Reading Who, me? They warned you about me? on ethics associated with developing new technologies, this quote jumped out at me: [m]y claim is that putting an invention into a public space inevitably makes that invention safer (Mike Loukides, December 7, 2017).
In recent years, the UK Government had several goes at passing bills that referred to the collection of communications data, the who, where, when and how of a communication but not its content .
[N]ot its content.
Many folk are familiar with stories of the World War Two codebreakers, the boffins, Alan Turing among them, who cracked the German enigma code. How they helped win the war by reading the content of enemy communications.
So given it was the content wot won it, we, cast as “enemies”, might conclude that the protecting the content is key. That the communications data is less revealing.
But that’s not totally true. Other important intelligence can be derived from traffic analysis, looking at communications between actors even if you don’t know the content of the messages.
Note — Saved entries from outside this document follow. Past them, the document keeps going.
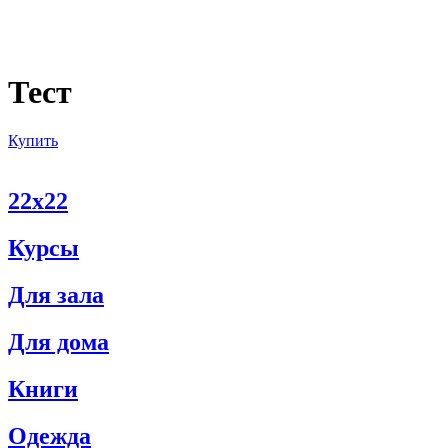
Тест
Купить
22х22
Курсы
Для зала
Для дома
Книги
Одежда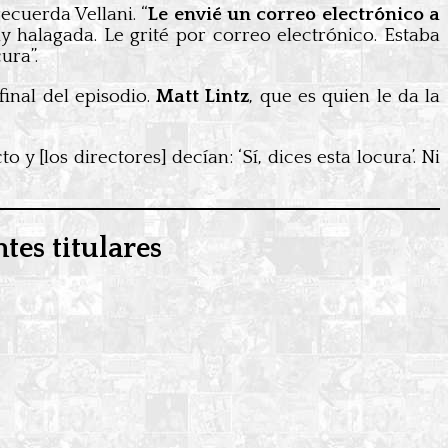
ecuerda Vellani. “
Le envié un correo electrónico a
halagada. Le grité por correo electrónico. Estaba
ura”.
final del episodio.
Matt Lintz
, que es quien le da la
y [los directores] decían: ‘Sí, dices esta locura’. Ni
tes titulares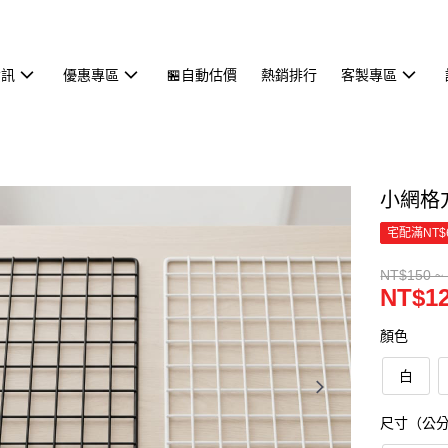
資訊
優惠專區
🏪自動估價
熱銷排行
客製專區
小網格
宅配滿NT$
NT$150 ~
NT$12
顏色
白
尺寸（公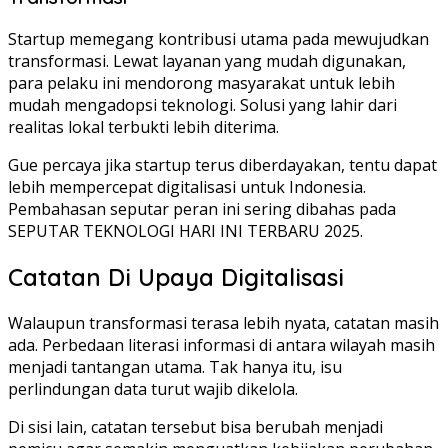
Startup memegang kontribusi utama pada mewujudkan
transformasi. Lewat layanan yang mudah digunakan,
para pelaku ini mendorong masyarakat untuk lebih
mudah mengadopsi teknologi. Solusi yang lahir dari
realitas lokal terbukti lebih diterima.
Gue percaya jika startup terus diberdayakan, tentu dapat
lebih mempercepat digitalisasi untuk Indonesia.
Pembahasan seputar peran ini sering dibahas pada
SEPUTAR TEKNOLOGI HARI INI TERBARU 2025.
Catatan Di Upaya Digitalisasi
Walaupun transformasi terasa lebih nyata, catatan masih
ada. Perbedaan literasi informasi di antara wilayah masih
menjadi tantangan utama. Tak hanya itu, isu
perlindungan data turut wajib dikelola.
Di sisi lain, catatan tersebut bisa berubah menjadi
If I know that X sent a message to Y and Z five minutes before they committed a robbery on several separate connections, I might suspect that X knew Y and Z, and was implicated in the crime, even if I didn’t know about the content of the messages.
Location data can also be used to draw similar inferences. For example, the Bloomberg article Mobile-Phone Case at U.S. Supreme Court to Test Privacy Protections describes a recent US Supreme Court case reviewing an appeal from a convicted armed robber who was in part convicted on the basis of evidence that data obtained from [his] wireless carriers to show he was within a half-mile to two miles of the location of four … robberies when they occurred.
So what has this to do with “putting an invention into a public space”? Perhaps if the stories about how military intelligence made and makes use of traffic analysis and location analysis, and not just the content of decrypted messages, the collection of such data may not seem so innocuous…
When invention takes place in public, we (the public) know that it exists. We can become aware of the risks. Mike Loukides, December 7, 2017.